Why are affine connections called so? I have been going through some books regarding Smooth Manifolds and Riemannian Manifolds. But I haven't been able to get an answer to one question.
Could you explain what is the intuition behind naming the affine connection so?
Wikipedia says that the tangent space at a point of a surface is an affine subspace of the Euclidean space. However, I do not understand the explanation or its consequence. Any help would be very much appreciated.
Thanks.
 A: I actually find the Wikipedia page very instructive notably regarding the motivation of the concept as well as its name. The simplest answer is: assume your manifold $M$ is embedded in a real vector (or affine) space (e.g. by the Whitney embedding theorem). Then an affine connection on $M$ is a way to "connect" (via parallel transport) different tangent spaces (which are affine subspaces of the vector space) by affine transformations. The more advanced paragraph presenting affine connections as "affine" Cartan connections is relevant as well.

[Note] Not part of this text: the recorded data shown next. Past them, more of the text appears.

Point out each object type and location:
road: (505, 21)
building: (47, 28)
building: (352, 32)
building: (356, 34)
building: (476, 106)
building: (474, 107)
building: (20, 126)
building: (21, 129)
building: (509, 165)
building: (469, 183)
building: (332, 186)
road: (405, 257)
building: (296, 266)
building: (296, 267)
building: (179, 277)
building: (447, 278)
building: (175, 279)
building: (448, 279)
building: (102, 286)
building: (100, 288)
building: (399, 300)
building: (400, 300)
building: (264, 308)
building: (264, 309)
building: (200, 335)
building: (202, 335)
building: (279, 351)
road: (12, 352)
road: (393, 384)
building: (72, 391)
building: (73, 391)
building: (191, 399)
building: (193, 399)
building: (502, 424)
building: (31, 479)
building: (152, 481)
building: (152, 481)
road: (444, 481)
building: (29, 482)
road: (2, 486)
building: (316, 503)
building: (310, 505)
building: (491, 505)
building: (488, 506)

Note that today the terms "affine connection" and "linear connection" are used indistinctly (I believe) and most of the time just saying "connection" is enough. I think that oftentimes when "affine"/"linear" is specified, the point is to insist that it's not a principal connection, or a Cartan connection, or a projective connection etc; it's just a good old connection in a vector bundle (often the tangent bundle), most of the time seen as a linear differential operator.